> _What is needed_
Copy the source text of each of the following entries line for line, without any change, and omit the pictures from your answer.

(Rendered images with their source text)
──────────

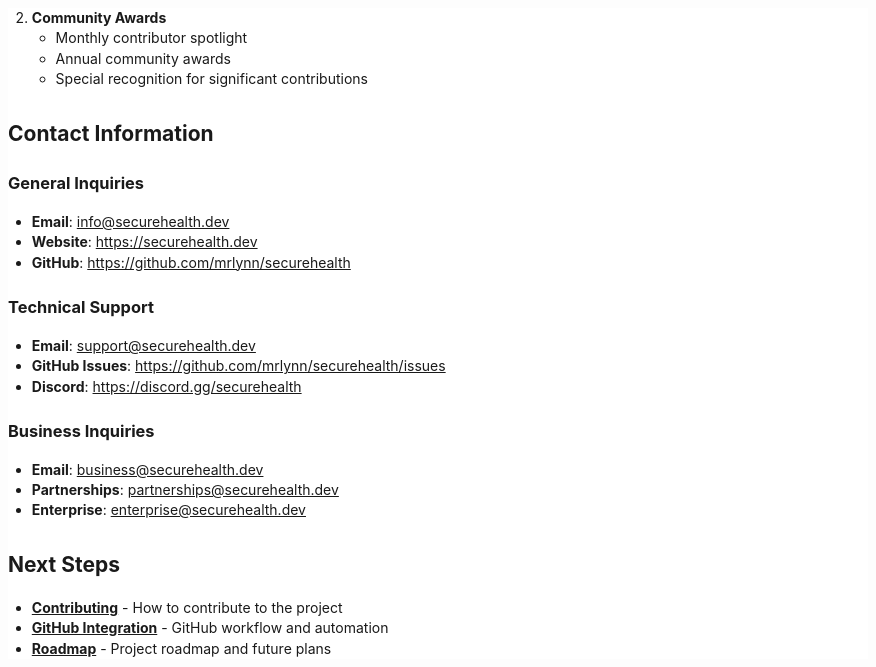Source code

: 2. **Community Awards**
   - Monthly contributor spotlight
   - Annual community awards
   - Special recognition for significant contributions

## Contact Information

### General Inquiries
- **Email**: info@securehealth.dev
- **Website**: https://securehealth.dev
- **GitHub**: https://github.com/mrlynn/securehealth

### Technical Support
- **Email**: support@securehealth.dev
- **GitHub Issues**: https://github.com/mrlynn/securehealth/issues
- **Discord**: https://discord.gg/securehealth

### Business Inquiries
- **Email**: business@securehealth.dev
- **Partnerships**: partnerships@securehealth.dev
- **Enterprise**: enterprise@securehealth.dev

## Next Steps

- **[Contributing](/docs/community/contributing)** - How to contribute to the project
- **[GitHub Integration](/docs/community/github-integration)** - GitHub workflow and automation
- **[Roadmap](/docs/community/roadmap)** - Project roadmap and future plans

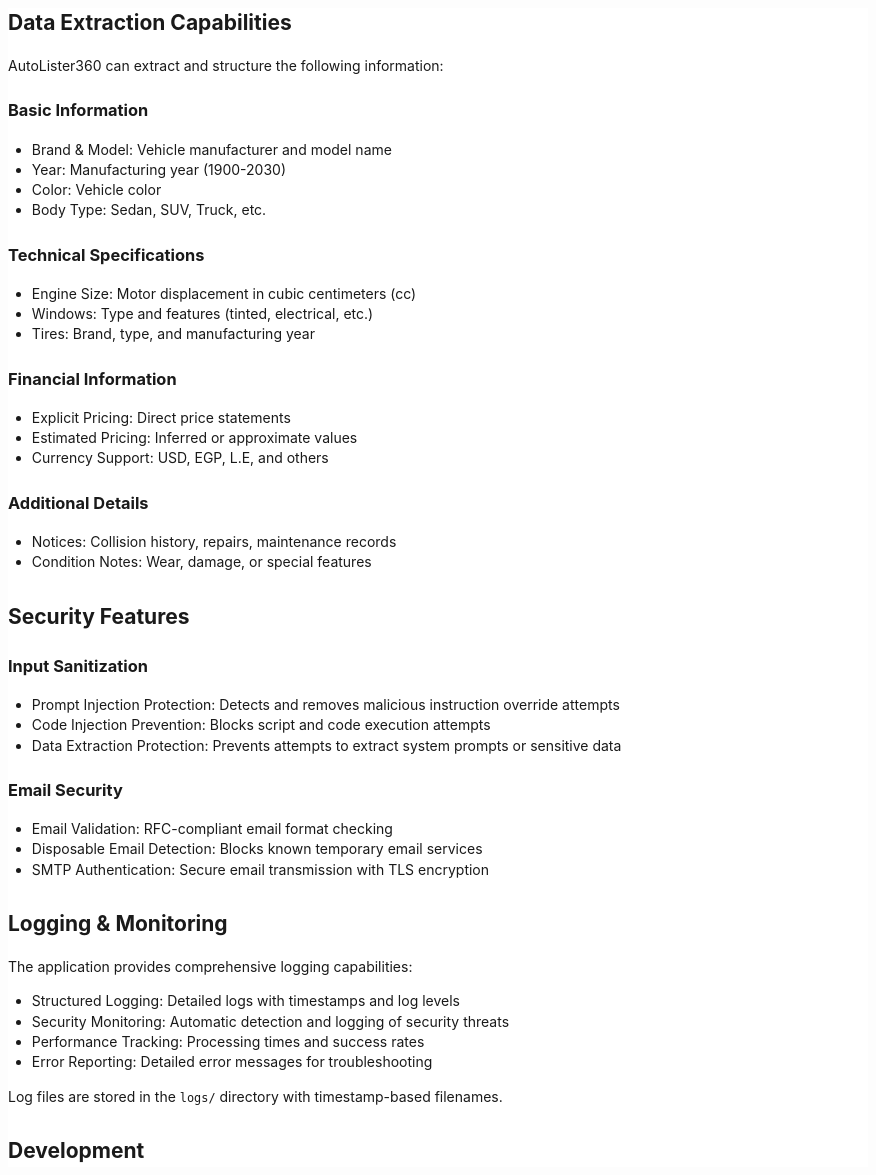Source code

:## Data Extraction Capabilities

AutoLister360 can extract and structure the following information:

### Basic Information
- Brand & Model: Vehicle manufacturer and model name
- Year: Manufacturing year (1900-2030)
- Color: Vehicle color
- Body Type: Sedan, SUV, Truck, etc.

### Technical Specifications
- Engine Size: Motor displacement in cubic centimeters (cc)
- Windows: Type and features (tinted, electrical, etc.)
- Tires: Brand, type, and manufacturing year

### Financial Information
- Explicit Pricing: Direct price statements
- Estimated Pricing: Inferred or approximate values
- Currency Support: USD, EGP, L.E, and others

### Additional Details
- Notices: Collision history, repairs, maintenance records
- Condition Notes: Wear, damage, or special features

## Security Features

### Input Sanitization
- Prompt Injection Protection: Detects and removes malicious instruction override attempts
- Code Injection Prevention: Blocks script and code execution attempts
- Data Extraction Protection: Prevents attempts to extract system prompts or sensitive data

### Email Security
- Email Validation: RFC-compliant email format checking
- Disposable Email Detection: Blocks known temporary email services
- SMTP Authentication: Secure email transmission with TLS encryption

## Logging & Monitoring

The application provides comprehensive logging capabilities:

- Structured Logging: Detailed logs with timestamps and log levels
- Security Monitoring: Automatic detection and logging of security threats
- Performance Tracking: Processing times and success rates
- Error Reporting: Detailed error messages for troubleshooting

Log files are stored in the `logs/` directory with timestamp-based filenames.

## Development

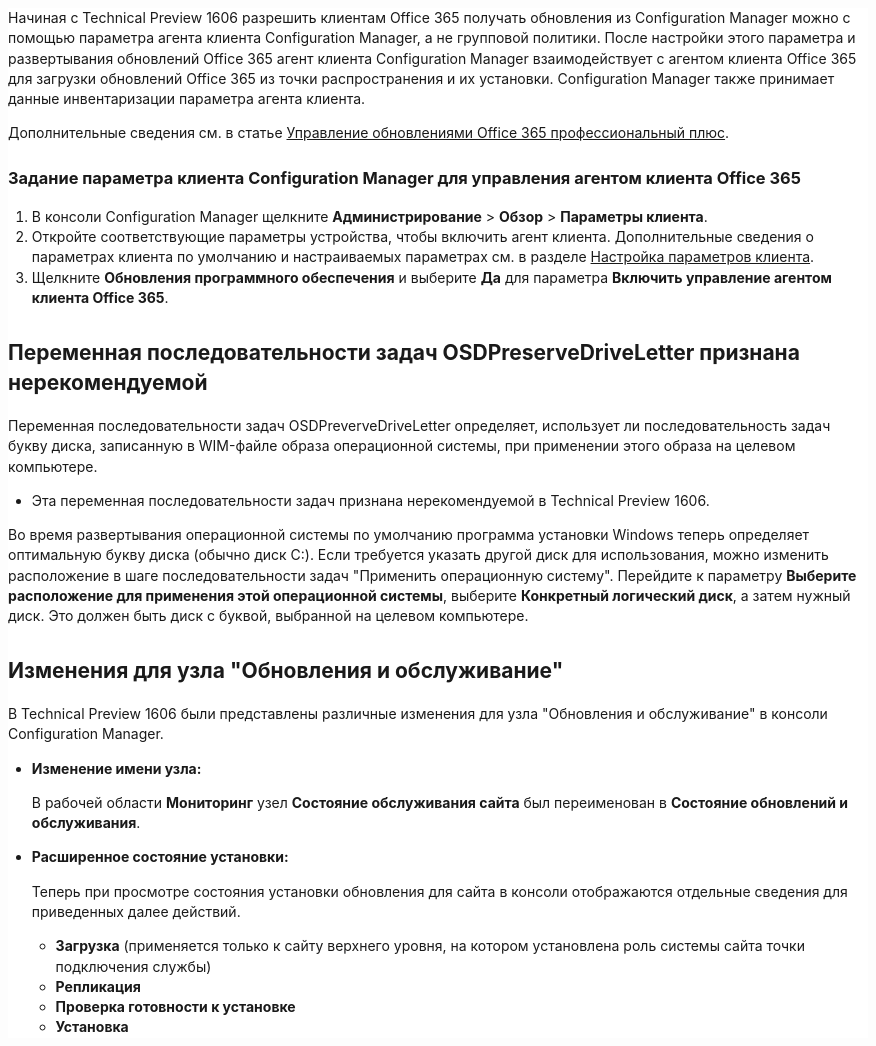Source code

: Начиная с Technical Preview 1606 разрешить клиентам Office 365 получать обновления из Configuration Manager можно с помощью параметра агента клиента Configuration Manager, а не групповой политики. После настройки этого параметра и развертывания обновлений Office 365 агент клиента Configuration Manager взаимодействует с агентом клиента Office 365 для загрузки обновлений Office 365 из точки распространения и их установки. Configuration Manager также принимает данные инвентаризации параметра агента клиента.

Дополнительные сведения см. в статье [Управление обновлениями Office 365 профессиональный плюс](https://technet.microsoft.com/library/mt741983.aspx).

### <a name="set-the-configuration-manager-client-setting-to-manage-the-office-365-client-agent"></a>Задание параметра клиента Configuration Manager для управления агентом клиента Office 365
1.  В консоли Configuration Manager щелкните **Администрирование** > **Обзор** > **Параметры клиента**.
2. Откройте соответствующие параметры устройства, чтобы включить агент клиента. Дополнительные сведения о параметрах клиента по умолчанию и настраиваемых параметрах см. в разделе [Настройка параметров клиента](../../core/clients/deploy/configure-client-settings.md).
3. Щелкните **Обновления программного обеспечения** и выберите **Да** для параметра **Включить управление агентом клиента Office 365**.  


## <a name="the-osdpreservedriveletter-task-sequence-variable-has-been-deprecated"></a><a name="osdpreservedriveletter"></a>Переменная последовательности задач OSDPreserveDriveLetter признана нерекомендуемой
Переменная последовательности задач OSDPreverveDriveLetter определяет, использует ли последовательность задач букву диска, записанную в WIM-файле образа операционной системы, при применении этого образа на целевом компьютере.
- Эта переменная последовательности задач признана нерекомендуемой в Technical Preview 1606.

Во время развертывания операционной системы по умолчанию программа установки Windows теперь определяет оптимальную букву диска (обычно диск C:). Если требуется указать другой диск для использования, можно изменить расположение в шаге последовательности задач "Применить операционную систему". Перейдите к параметру **Выберите расположение для применения этой операционной системы**, выберите **Конкретный логический диск**, а затем нужный диск. Это должен быть диск с буквой, выбранной на целевом компьютере. 

## <a name="changes-for-the-updates-and-servicing-node"></a><a name="updatesandservicing"></a>Изменения для узла "Обновления и обслуживание"
В Technical Preview 1606 были представлены различные изменения для узла "Обновления и обслуживание" в консоли Configuration Manager.
- **Изменение имени узла:**

    В рабочей области **Мониторинг** узел **Состояние обслуживания сайта** был переименован в **Состояние обновлений и обслуживания**.
- **Расширенное состояние установки:**

    Теперь при просмотре состояния установки обновления для сайта в консоли отображаются отдельные сведения для приведенных далее действий.
    - **Загрузка** (применяется только к сайту верхнего уровня, на котором установлена роль системы сайта точки подключения службы)
    - **Репликация**
    - **Проверка готовности к установке**
    - **Установка**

──────────

> _Result_
Source code

: 2. **Community Awards**
   - Monthly contributor spotlight
   - Annual community awards
   - Special recognition for significant contributions

## Contact Information

### General Inquiries
- **Email**: info@securehealth.dev
- **Website**: https://securehealth.dev
- **GitHub**: https://github.com/mrlynn/securehealth

### Technical Support
- **Email**: support@securehealth.dev
- **GitHub Issues**: https://github.com/mrlynn/securehealth/issues
- **Discord**: https://discord.gg/securehealth

### Business Inquiries
- **Email**: business@securehealth.dev
- **Partnerships**: partnerships@securehealth.dev
- **Enterprise**: enterprise@securehealth.dev

## Next Steps

- **[Contributing](/docs/community/contributing)** - How to contribute to the project
- **[GitHub Integration](/docs/community/github-integration)** - GitHub workflow and automation
- **[Roadmap](/docs/community/roadmap)** - Project roadmap and future plans

Source code

:## Data Extraction Capabilities

AutoLister360 can extract and structure the following information:

### Basic Information
- Brand & Model: Vehicle manufacturer and model name
- Year: Manufacturing year (1900-2030)
- Color: Vehicle color
- Body Type: Sedan, SUV, Truck, etc.

### Technical Specifications
- Engine Size: Motor displacement in cubic centimeters (cc)
- Windows: Type and features (tinted, electrical, etc.)
- Tires: Brand, type, and manufacturing year

### Financial Information
- Explicit Pricing: Direct price statements
- Estimated Pricing: Inferred or approximate values
- Currency Support: USD, EGP, L.E, and others

### Additional Details
- Notices: Collision history, repairs, maintenance records
- Condition Notes: Wear, damage, or special features

## Security Features

### Input Sanitization
- Prompt Injection Protection: Detects and removes malicious instruction override attempts
- Code Injection Prevention: Blocks script and code execution attempts
- Data Extraction Protection: Prevents attempts to extract system prompts or sensitive data

### Email Security
- Email Validation: RFC-compliant email format checking
- Disposable Email Detection: Blocks known temporary email services
- SMTP Authentication: Secure email transmission with TLS encryption

## Logging & Monitoring

The application provides comprehensive logging capabilities:

- Structured Logging: Detailed logs with timestamps and log levels
- Security Monitoring: Automatic detection and logging of security threats
- Performance Tracking: Processing times and success rates
- Error Reporting: Detailed error messages for troubleshooting

Log files are stored in the `logs/` directory with timestamp-based filenames.

## Development

Source code

: Начиная с Technical Preview 1606 разрешить клиентам Office 365 получать обновления из Configuration Manager можно с помощью параметра агента клиента Configuration Manager, а не групповой политики. После настройки этого параметра и развертывания обновлений Office 365 агент клиента Configuration Manager взаимодействует с агентом клиента Office 365 для загрузки обновлений Office 365 из точки распространения и их установки. Configuration Manager также принимает данные инвентаризации параметра агента клиента.

Дополнительные сведения см. в статье [Управление обновлениями Office 365 профессиональный плюс](https://technet.microsoft.com/library/mt741983.aspx).

### <a name="set-the-configuration-manager-client-setting-to-manage-the-office-365-client-agent"></a>Задание параметра клиента Configuration Manager для управления агентом клиента Office 365
1.  В консоли Configuration Manager щелкните **Администрирование** > **Обзор** > **Параметры клиента**.
2. Откройте соответствующие параметры устройства, чтобы включить агент клиента. Дополнительные сведения о параметрах клиента по умолчанию и настраиваемых параметрах см. в разделе [Настройка параметров клиента](../../core/clients/deploy/configure-client-settings.md).
3. Щелкните **Обновления программного обеспечения** и выберите **Да** для параметра **Включить управление агентом клиента Office 365**.  


## <a name="the-osdpreservedriveletter-task-sequence-variable-has-been-deprecated"></a><a name="osdpreservedriveletter"></a>Переменная последовательности задач OSDPreserveDriveLetter признана нерекомендуемой
Переменная последовательности задач OSDPreverveDriveLetter определяет, использует ли последовательность задач букву диска, записанную в WIM-файле образа операционной системы, при применении этого образа на целевом компьютере.
- Эта переменная последовательности задач признана нерекомендуемой в Technical Preview 1606.

Во время развертывания операционной системы по умолчанию программа установки Windows теперь определяет оптимальную букву диска (обычно диск C:). Если требуется указать другой диск для использования, можно изменить расположение в шаге последовательности задач "Применить операционную систему". Перейдите к параметру **Выберите расположение для применения этой операционной системы**, выберите **Конкретный логический диск**, а затем нужный диск. Это должен быть диск с буквой, выбранной на целевом компьютере. 

## <a name="changes-for-the-updates-and-servicing-node"></a><a name="updatesandservicing"></a>Изменения для узла "Обновления и обслуживание"
В Technical Preview 1606 были представлены различные изменения для узла "Обновления и обслуживание" в консоли Configuration Manager.
- **Изменение имени узла:**

    В рабочей области **Мониторинг** узел **Состояние обслуживания сайта** был переименован в **Состояние обновлений и обслуживания**.
- **Расширенное состояние установки:**

    Теперь при просмотре состояния установки обновления для сайта в консоли отображаются отдельные сведения для приведенных далее действий.
    - **Загрузка** (применяется только к сайту верхнего уровня, на котором установлена роль системы сайта точки подключения службы)
    - **Репликация**
    - **Проверка готовности к установке**
    - **Установка**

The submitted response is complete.